ONGC removes marketing margin but refuses to lower gas price
State-owned Oil and Natural Gas Corporation (ONGC) has agreed to do away with charging users a marketing margin on the gas it plans to produce from its KG basin field but refused to lower the minimum rate, according to tender documents. ONGC, India’s top oil and gas producer, last month sought bids for sale of initial 2 million standard cubic meters per day of gas from its KG-DWN-98/2 block (KG-D5).
The company asked bidders to quote a rate linked to prevailing Brent crude oil prices. It fixed the floor or minimum rate at 10.5 per cent of the three-month average Brent crude oil price. On top of it, the firm sought USD 0.20 per million British thermal unit.

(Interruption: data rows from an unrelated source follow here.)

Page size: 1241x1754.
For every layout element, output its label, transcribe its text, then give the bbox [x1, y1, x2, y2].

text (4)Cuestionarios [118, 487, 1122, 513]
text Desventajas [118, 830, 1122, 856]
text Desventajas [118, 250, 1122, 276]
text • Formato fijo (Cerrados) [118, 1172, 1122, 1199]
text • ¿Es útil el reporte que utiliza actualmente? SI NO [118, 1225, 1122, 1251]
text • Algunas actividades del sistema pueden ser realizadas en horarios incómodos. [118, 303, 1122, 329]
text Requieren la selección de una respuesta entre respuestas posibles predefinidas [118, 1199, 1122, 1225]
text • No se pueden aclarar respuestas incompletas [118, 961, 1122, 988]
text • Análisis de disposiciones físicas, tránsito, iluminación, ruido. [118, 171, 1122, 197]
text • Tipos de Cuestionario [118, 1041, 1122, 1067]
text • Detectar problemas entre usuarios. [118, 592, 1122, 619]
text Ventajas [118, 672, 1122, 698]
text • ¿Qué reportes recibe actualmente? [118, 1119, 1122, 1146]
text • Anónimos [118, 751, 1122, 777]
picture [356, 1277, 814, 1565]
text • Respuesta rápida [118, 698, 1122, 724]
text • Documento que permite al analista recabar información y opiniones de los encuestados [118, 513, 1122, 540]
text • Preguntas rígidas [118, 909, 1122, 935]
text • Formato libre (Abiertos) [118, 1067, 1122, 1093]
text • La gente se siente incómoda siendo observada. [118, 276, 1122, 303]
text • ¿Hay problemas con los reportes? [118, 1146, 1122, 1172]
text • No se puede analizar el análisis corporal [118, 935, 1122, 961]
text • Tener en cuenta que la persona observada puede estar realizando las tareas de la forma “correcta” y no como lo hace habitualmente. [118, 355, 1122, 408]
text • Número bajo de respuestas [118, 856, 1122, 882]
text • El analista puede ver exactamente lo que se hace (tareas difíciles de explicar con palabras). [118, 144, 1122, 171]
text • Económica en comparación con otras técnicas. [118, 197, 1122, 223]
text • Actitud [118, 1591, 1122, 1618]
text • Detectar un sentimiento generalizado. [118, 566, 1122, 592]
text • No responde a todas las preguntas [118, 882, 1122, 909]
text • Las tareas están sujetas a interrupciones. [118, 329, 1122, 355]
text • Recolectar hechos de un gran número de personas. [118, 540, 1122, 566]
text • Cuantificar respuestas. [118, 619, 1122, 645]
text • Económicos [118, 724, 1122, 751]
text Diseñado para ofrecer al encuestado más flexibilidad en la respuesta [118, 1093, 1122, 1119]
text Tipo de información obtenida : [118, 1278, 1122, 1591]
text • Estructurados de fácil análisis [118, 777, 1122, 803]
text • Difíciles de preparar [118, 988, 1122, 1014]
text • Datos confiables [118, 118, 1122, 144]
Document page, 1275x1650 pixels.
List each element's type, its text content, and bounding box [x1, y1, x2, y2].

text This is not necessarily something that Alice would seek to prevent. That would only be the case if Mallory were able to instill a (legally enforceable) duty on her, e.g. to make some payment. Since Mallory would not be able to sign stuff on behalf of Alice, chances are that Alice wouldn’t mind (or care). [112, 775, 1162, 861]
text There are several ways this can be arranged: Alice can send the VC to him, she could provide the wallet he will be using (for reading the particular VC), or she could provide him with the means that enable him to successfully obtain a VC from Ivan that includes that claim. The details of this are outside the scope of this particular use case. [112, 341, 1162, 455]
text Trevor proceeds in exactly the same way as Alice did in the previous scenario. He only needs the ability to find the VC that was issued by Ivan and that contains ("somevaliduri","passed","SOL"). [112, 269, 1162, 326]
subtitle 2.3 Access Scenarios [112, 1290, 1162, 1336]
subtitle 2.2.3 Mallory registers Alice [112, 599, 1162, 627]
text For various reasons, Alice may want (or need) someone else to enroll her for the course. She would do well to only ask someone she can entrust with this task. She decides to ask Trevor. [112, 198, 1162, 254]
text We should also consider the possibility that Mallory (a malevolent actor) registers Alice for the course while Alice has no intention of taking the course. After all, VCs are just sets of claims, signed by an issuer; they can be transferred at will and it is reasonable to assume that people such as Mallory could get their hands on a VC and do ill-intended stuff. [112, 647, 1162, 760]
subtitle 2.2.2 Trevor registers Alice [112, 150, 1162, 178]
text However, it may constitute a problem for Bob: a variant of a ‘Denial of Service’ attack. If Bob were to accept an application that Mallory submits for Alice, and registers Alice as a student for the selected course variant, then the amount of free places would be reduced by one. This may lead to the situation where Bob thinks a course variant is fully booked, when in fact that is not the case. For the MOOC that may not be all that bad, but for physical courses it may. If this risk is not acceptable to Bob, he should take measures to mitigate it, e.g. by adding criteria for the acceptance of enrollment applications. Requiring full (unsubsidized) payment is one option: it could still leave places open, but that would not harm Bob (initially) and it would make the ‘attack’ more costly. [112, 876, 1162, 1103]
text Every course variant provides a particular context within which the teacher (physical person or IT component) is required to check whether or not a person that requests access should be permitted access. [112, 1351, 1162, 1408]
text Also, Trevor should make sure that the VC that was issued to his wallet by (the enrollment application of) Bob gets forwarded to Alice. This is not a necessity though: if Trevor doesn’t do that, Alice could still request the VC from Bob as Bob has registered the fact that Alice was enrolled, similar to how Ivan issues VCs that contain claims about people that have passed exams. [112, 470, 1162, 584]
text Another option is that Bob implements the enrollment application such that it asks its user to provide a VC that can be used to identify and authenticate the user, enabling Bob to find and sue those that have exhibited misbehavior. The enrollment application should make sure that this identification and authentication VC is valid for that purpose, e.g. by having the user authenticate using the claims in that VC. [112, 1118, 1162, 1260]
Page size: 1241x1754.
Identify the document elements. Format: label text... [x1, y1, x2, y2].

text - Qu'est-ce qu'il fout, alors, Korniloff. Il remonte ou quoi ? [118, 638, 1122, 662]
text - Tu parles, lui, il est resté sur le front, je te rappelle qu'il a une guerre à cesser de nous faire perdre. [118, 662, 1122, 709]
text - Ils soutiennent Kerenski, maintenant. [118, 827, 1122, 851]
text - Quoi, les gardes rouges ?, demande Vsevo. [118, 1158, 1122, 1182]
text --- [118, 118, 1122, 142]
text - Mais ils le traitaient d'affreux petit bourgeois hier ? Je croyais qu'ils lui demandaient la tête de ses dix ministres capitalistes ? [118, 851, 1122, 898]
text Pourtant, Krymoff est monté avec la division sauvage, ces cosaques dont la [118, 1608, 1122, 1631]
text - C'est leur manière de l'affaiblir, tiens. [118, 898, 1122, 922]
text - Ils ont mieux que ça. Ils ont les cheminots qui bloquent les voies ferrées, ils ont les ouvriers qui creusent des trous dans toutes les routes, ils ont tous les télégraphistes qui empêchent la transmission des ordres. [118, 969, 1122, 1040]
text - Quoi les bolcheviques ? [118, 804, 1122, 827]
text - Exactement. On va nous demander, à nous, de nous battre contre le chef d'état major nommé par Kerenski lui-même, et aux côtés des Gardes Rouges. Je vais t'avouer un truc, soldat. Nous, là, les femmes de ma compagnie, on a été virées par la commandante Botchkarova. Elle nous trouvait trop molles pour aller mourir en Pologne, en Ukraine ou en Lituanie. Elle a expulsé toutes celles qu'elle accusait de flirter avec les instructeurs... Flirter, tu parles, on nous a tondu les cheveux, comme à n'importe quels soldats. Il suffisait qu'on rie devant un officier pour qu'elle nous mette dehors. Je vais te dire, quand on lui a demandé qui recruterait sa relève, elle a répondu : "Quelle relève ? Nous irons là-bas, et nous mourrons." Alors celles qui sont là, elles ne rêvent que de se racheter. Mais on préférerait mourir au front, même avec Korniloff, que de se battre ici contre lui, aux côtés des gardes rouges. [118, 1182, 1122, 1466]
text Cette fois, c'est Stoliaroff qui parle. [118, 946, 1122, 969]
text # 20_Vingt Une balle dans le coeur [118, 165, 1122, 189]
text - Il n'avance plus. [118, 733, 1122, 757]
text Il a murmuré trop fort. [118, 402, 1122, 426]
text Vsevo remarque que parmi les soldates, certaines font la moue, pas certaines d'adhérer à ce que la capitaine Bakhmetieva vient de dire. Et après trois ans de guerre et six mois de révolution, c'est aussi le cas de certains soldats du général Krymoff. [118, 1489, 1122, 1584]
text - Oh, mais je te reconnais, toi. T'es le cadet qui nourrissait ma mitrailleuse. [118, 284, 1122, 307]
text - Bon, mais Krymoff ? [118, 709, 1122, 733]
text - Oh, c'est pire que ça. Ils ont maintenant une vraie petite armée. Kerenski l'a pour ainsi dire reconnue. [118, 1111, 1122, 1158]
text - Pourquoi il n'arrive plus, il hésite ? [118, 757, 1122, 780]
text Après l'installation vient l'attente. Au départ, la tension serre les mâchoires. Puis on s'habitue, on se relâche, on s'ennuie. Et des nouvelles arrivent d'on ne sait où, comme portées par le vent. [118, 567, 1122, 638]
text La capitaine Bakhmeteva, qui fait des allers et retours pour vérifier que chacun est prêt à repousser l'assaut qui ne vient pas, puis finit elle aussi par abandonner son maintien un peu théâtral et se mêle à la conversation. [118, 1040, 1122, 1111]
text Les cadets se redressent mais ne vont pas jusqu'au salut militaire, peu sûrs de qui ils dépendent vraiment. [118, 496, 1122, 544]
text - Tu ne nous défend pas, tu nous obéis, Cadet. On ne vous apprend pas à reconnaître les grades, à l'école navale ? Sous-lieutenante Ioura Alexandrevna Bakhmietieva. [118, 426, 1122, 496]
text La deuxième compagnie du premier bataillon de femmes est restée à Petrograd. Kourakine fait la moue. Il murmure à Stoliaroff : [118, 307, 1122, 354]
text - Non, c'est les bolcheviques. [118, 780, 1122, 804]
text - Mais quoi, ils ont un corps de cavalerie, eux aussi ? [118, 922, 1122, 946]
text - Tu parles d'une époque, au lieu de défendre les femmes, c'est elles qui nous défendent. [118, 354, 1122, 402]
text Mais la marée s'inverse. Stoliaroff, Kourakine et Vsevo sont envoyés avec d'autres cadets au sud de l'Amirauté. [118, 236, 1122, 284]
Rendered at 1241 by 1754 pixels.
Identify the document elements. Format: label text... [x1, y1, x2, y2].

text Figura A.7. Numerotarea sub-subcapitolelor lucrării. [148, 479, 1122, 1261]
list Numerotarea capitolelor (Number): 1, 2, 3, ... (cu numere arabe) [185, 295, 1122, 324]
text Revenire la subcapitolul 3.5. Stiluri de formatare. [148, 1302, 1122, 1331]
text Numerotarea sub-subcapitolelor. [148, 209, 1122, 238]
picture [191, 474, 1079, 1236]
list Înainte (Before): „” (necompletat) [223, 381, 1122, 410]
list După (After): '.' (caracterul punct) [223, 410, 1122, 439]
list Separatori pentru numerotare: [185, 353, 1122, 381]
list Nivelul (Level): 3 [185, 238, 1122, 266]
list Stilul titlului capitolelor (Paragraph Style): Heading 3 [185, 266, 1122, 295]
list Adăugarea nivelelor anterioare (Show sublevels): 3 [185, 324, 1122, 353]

Potential bidders however opposed the levy of the marketing margin as well as the “high” floor price. Responding to queries raised by bidders, ONGC said the floor price cannot be changed but marketing margin is being dropped.
“Change in Reserve Gas Price (floor rate) is not agreed. However, considering requests from various bidders, the levy of marketing margin of USD 0.20 per mmBtu over and above contract price is removed,” it said.
At the current Brent crude oil price of close to USD 70, the minimum price comes to USD 7.3 per million British thermal unit.